We live in a world flooded with trash. Discarded materials and short-lived products dwell in the corners of the cities, in the depths of the ocean, and pretty much everywhere else. In fact, the Global Footprint Network has warned that, at our current consumption rate, “it now takes the Earth one year and six months to regenerate what we use in a year.” This has pressed manufacturers to come up with programs that close the loop by repurposing waste. Circular design is leading zero waste initiatives, and although we mainly associate it with product development, it is now being applied in urban design.
Circular design is a closed-loop model that, as opposed to linear design, is oriented to keeping materials in use by repurposing waste and contamination.
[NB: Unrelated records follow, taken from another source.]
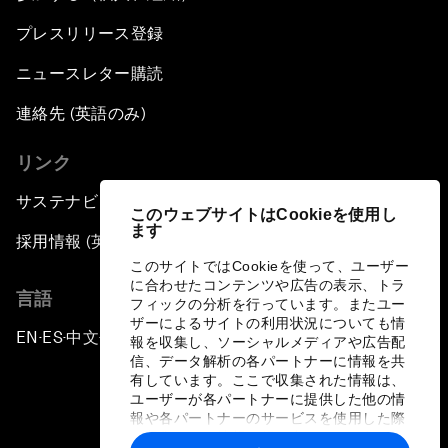
プレスリリース登録
ニュースレター購読
連絡先 (英語のみ)
リンク
サステナビリティへの取り組み
このウェブサイトはCookieを使用し
ます
採用情報 (英語のみ)
このサイトではCookieを使って、ユーザー
に合わせたコンテンツや広告の表示、トラ
言語
フィックの分析を行っています。またユー
ザーによるサイトの利用状況についても情
EN
ES
中文
日本語
▪
▪
▪
報を収集し、ソーシャルメディアや広告配
信、データ解析の各パートナーに情報を共
有しています。ここで収集された情報は、
ユーザーが各パートナーに提供した他の情
報や各パートナーのサービスを使用した際
に収集された情報と組み合わされ、各パー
The architecture design hub UNStudio defines circular design in their website as a “holistic process of design, evaluation and future changes to the initial design that explicitly values the re-use of materials and materials which are suited for repeated re-use.” In this way, circular design is not only highly efficient and performative-oriented, but it also requires disruptive technology and great creativity to translate waste and surplus into functional objects and installations.
This new approach to planning and designing overcomes our lethal obsession for growth and expansion of the city, and establishes healthy urban initiatives where resources are effectively managed, space is reclaimed and waste is repurposed. Circular design, essentially, redefines the boundaries of waste where it is no longer waste but a fundamental part of planning and, even more, a valued material.
The model of circular design in urban planning can take the form of green energy; repurposed materials for construction; employment of 3D printing; auto regenerative soil models; spaces free of air pollution, among others. An instance of an emerging project applying the concept of repurposing, which is often used to refer to the upcycling of materials, to urban space is the Superblock project.
The Superblock project by Leku Studio (2019) repurposes the urban space of Barcelona, a dense city that hosts mountains of concrete. Superblock was conceived to curb air and noise pollution while responding to the lack of green spaces for social gathering. The project is turning busy roadways into long streets filled with urban furniture that uses eco-materials. In total, the program aims at creating 503 superblocks that will eventually connect one another. The furniture is removable and can be arranged continuously. In this way, the project defines urbanisation as reversible, adaptable and able to recycle landscapes.
The Village Underground Lisboa (2014) is an example of implementing adaptable materials and upcycled infrastructure in urban models. The village is a certified incubator that welcomes the creative community and, thanks to its unique architectural structure, it has become a landmark in the city. The co working space uses shipping containers, decker buses and recycled materials to make office spaces, a restaurant and a conference room. It does not only host the creative community but its colourful and repurposed containers make it a great location for events and cultural development.
De Ceuvel in Amsterdam (2012), on the other hand, is a cafe that serves as a “playground for sustainable technologies,” as they assert. Built on a former industrial plot, the site features solar power and soil-cleaning plants. De Ceuvel is set to become fully circular and it promotes the adoption of a circular economy by offering inexpensive workshops to creative entrepreneurs with similar goals. The project’s agenda strives for a more integrated city where greener buildings and processes of regeneration can adapt to the changing circumstances of the environment.
Models of circular design are challenging the traditional approach to urbanisation which has not only been fixed and static, but also linear. Circular design, on the other hand, reclaims urban sites; transforming it into fluid spaces that mediate the necessities of the society in relation to the planning of the city. It, more importantly, highlights the importance of managing resources collectively whilst allowing businesses to engage with communities. The Superblock, the Village Underground Lisboa and De Ceuvel are examples of how urban design not only responds to social needs, but also, forges spaces for ambiental regeneration and collective awareness and, ultimately, integrated coexistence.